Before you can get recommendations, you must deploy a solution version. Deploying a solution is also known as creating a campaign. Once you've created your campaign, your client application can get recommendations using the GetRecommendations API.

  1. Create a campaign by running the following command. Provide the solution version ARN that was returned in the previous step. For more information about the API, see CreateCampaign.

    aws personalize create-campaign \ --name MovieRecommendationCampaign \ --solution-version-arn arn:aws:personalize:us-west-2:acct-id:solution/MovieSolution/version-id \ --min-provisioned-tps 1

    A sample response is shown:

    { "campaignArn": "arn:aws:personalize:us-west-2:acct-id:campaign/MovieRecommendationCampaign" }
  2. Check the deployment status by running the following command. Provide the campaign ARN that was returned in the previous step. For more information about the API, see DescribeCampaign.

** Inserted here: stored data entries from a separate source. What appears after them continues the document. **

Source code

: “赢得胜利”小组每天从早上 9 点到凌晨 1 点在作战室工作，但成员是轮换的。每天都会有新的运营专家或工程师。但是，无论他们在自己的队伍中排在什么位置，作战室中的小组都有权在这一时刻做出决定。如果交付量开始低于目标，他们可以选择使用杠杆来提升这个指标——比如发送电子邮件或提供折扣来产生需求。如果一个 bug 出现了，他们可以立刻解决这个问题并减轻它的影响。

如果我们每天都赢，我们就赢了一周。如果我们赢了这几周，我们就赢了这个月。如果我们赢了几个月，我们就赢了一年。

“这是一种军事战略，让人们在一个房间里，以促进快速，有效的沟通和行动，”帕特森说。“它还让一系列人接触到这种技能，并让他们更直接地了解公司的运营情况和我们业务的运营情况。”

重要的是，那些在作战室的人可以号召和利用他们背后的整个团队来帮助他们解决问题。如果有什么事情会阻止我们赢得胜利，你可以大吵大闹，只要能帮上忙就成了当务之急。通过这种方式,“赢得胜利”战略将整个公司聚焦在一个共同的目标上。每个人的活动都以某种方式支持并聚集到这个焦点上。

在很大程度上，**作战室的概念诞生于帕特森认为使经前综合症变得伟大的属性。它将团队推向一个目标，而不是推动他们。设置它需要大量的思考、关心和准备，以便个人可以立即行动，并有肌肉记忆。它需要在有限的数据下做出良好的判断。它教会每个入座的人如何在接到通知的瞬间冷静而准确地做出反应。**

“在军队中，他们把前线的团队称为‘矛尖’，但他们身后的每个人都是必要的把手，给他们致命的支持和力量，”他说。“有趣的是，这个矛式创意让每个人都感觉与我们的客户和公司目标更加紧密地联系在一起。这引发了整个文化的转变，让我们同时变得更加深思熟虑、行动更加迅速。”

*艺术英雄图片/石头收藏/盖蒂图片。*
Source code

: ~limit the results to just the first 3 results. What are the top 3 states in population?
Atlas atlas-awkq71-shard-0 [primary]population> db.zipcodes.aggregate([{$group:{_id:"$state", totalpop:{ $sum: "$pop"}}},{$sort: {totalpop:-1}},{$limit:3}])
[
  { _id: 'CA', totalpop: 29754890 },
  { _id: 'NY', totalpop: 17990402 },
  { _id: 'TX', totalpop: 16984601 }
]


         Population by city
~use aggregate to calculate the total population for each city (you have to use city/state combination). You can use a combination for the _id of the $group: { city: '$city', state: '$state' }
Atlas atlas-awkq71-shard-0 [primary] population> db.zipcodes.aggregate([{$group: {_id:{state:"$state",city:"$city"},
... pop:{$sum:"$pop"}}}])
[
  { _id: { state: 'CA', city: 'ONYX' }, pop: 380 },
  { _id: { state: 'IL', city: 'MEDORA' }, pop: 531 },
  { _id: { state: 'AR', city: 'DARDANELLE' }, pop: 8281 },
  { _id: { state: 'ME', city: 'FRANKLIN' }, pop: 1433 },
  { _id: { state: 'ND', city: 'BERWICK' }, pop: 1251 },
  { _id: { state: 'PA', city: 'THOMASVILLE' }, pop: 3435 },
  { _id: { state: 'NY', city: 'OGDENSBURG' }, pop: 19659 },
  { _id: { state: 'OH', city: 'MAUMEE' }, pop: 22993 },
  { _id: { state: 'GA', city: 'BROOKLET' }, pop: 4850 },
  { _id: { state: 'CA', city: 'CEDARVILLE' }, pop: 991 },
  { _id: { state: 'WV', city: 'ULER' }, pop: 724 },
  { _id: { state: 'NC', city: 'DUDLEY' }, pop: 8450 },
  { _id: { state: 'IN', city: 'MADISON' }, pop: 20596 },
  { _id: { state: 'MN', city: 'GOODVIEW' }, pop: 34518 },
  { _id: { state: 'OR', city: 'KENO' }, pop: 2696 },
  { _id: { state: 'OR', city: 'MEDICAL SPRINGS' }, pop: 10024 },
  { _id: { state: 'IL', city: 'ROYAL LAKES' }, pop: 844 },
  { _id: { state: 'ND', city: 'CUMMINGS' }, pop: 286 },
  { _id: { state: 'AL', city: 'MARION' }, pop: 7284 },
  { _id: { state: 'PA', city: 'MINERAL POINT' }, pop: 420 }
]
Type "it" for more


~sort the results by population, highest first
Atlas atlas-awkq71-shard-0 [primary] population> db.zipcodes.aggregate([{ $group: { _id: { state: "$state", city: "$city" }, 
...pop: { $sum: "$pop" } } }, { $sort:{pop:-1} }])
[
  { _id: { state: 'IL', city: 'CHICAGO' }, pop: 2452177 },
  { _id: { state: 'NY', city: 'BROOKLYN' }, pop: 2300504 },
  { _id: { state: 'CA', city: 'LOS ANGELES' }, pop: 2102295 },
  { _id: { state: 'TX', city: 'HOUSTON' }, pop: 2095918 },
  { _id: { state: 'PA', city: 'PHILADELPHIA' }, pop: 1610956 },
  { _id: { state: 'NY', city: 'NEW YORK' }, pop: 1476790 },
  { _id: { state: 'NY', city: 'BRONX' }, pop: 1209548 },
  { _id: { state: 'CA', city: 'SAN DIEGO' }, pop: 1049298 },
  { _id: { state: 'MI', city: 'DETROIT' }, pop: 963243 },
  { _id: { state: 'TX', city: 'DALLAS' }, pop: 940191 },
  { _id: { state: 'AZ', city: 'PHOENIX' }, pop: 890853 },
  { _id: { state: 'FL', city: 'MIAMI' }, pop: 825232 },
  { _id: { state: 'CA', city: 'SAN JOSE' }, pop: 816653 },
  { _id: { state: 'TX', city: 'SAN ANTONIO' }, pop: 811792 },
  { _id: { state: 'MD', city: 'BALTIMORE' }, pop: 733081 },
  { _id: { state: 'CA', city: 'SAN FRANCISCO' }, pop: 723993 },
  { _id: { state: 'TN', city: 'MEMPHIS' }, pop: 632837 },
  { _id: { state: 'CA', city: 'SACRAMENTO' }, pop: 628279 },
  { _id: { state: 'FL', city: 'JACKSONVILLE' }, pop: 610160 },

    aws personalize describe-campaign \ --campaign-arn arn:aws:personalize:us-west-2:acct-id:campaign/MovieRecommendationCampaign

    A sample response is shown:

    { "campaign": { "name": "MovieRecommendationCampaign", "campaignArn": "arn:aws:personalize:us-west-2:acct-id:campaign/MovieRecommendationCampaign", "solutionVersionArn": "arn:aws:personalize:us-west-2:acct-id:solution/MovieSolution/<version-id>", "minProvisionedTPS": "1", "creationDateTime": 1543864775.923, "lastUpdatedDateTime": 1543864791.923, "status": "CREATE IN_PROGRESS" } }
    Note

    Wait until the status shows as ACTIVE before getting recommendations from the campaign.

Get recommendations by running the get-recommendations command. Provide the campaign ARN that was returned in the previous step. In the request, you specify a user ID from the movie ratings dataset. For more information about the API, see GetRecommendations.

Note

Not all recipes support the GetRecommendations API. For more information, see Choosing a recipe.

The AWS CLI command you call in this step, personalize-runtime, is different than in previous steps.

aws personalize-runtime get-recommendations \ --campaign-arn arn:aws:personalize:us-west-2:acct-id:campaign/MovieRecommendationCampaign \ --user-id 123

In response, the campaign returns a list of item recommendations (movie IDs) the user might like. The list is sorted in descending order of relevance for the user.

{ "itemList": [ { "itemId": "14" }, { "itemId": "15" }, { "itemId": "275" }, { "itemId": "283" }, { "itemId": "273" }, ... ] }